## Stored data
==============================

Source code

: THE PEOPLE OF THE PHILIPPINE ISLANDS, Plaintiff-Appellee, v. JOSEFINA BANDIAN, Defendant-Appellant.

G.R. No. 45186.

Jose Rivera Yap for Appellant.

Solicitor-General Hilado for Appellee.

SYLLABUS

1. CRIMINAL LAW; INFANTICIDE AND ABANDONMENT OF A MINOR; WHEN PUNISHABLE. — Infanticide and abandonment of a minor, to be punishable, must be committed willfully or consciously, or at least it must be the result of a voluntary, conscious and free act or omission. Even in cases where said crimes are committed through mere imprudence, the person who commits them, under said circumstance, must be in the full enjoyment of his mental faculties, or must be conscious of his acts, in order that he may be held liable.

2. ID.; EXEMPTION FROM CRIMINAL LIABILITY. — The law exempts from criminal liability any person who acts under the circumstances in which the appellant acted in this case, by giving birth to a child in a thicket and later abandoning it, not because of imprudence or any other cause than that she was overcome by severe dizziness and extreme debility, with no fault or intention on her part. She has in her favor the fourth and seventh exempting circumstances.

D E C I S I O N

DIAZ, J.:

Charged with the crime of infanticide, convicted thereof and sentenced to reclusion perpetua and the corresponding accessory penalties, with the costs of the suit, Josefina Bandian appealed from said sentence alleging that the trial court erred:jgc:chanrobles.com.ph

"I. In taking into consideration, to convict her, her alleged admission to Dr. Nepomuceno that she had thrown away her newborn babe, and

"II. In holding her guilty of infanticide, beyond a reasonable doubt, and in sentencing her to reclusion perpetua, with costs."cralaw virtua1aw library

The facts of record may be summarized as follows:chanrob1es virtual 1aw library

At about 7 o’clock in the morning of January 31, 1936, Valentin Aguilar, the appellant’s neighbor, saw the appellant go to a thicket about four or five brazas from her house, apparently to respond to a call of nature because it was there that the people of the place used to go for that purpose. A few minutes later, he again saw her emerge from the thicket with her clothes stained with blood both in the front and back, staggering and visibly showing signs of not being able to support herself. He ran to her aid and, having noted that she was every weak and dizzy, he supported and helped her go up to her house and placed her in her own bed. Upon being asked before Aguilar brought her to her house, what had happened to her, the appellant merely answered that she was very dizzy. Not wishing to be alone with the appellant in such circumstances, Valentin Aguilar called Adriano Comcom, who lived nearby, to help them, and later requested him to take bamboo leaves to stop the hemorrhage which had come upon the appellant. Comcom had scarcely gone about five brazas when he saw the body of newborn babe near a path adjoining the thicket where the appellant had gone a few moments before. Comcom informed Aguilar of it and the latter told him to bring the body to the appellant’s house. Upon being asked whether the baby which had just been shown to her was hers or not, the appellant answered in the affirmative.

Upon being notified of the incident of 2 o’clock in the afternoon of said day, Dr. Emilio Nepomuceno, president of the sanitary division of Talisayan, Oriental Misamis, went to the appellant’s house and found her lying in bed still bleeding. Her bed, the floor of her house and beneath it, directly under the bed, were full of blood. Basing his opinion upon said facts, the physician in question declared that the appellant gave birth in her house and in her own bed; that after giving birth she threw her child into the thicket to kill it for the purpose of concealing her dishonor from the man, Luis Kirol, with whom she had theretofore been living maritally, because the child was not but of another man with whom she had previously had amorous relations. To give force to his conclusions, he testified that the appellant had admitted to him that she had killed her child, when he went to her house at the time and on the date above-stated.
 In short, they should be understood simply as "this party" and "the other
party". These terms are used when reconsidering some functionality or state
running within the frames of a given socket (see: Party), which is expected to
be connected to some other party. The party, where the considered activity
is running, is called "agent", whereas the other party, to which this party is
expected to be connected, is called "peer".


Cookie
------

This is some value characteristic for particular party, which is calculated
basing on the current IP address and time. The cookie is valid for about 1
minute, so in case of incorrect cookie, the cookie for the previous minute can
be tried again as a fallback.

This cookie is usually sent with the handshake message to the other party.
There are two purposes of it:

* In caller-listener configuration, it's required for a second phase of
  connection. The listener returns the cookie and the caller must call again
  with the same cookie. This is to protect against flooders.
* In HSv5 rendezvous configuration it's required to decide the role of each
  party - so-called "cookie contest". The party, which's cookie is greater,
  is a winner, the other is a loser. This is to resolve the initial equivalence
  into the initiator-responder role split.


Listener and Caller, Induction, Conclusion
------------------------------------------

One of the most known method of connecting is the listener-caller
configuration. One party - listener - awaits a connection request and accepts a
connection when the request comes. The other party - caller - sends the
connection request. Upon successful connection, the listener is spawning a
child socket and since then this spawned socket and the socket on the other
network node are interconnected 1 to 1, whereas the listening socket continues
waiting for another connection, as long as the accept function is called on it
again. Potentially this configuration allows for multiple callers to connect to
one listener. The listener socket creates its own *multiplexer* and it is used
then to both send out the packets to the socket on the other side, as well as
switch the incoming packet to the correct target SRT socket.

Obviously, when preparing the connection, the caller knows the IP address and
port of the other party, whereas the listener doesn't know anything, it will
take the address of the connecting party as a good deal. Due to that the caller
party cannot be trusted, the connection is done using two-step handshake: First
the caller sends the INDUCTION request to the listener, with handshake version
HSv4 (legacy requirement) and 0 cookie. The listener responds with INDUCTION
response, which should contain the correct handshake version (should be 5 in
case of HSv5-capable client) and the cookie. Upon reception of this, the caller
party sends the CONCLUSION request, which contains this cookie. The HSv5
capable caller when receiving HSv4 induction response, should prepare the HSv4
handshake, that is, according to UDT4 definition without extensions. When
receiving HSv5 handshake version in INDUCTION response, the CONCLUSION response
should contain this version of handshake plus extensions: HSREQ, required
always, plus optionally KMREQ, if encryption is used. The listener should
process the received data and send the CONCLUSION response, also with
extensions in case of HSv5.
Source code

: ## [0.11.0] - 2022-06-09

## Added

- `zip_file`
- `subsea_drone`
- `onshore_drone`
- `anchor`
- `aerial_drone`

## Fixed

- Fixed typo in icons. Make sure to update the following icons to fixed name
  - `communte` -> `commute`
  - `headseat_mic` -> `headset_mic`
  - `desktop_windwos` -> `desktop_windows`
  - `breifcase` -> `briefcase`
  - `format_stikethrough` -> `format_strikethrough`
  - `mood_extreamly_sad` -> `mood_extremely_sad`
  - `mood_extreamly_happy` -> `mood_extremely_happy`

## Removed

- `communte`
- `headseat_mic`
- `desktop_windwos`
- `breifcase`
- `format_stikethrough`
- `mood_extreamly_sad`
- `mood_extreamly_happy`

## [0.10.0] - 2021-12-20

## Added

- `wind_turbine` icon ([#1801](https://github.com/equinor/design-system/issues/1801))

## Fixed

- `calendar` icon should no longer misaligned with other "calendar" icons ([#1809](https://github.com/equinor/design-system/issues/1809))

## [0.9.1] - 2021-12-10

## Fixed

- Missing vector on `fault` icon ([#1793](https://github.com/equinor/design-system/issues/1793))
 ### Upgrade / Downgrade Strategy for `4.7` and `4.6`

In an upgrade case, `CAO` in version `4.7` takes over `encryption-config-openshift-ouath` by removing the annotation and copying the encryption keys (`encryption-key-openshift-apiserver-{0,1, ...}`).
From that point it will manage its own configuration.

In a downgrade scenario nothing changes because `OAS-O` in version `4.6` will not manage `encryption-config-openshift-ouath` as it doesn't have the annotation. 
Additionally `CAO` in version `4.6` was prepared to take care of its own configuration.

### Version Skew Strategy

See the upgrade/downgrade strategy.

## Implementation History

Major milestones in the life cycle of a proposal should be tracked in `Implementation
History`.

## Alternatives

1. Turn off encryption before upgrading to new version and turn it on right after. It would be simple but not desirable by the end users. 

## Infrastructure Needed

==============================

## TASK DIRECTIONS
Reproduce verbatim the lines above, from the line with "be tried again as a fallback." through the line with "connection. The listener".

## TASK RESULT
be tried again as a fallback.

This cookie is usually sent with the handshake message to the other party.
There are two purposes of it:

* In caller-listener configuration, it's required for a second phase of
  connection. The listener returns the cookie and the caller must call again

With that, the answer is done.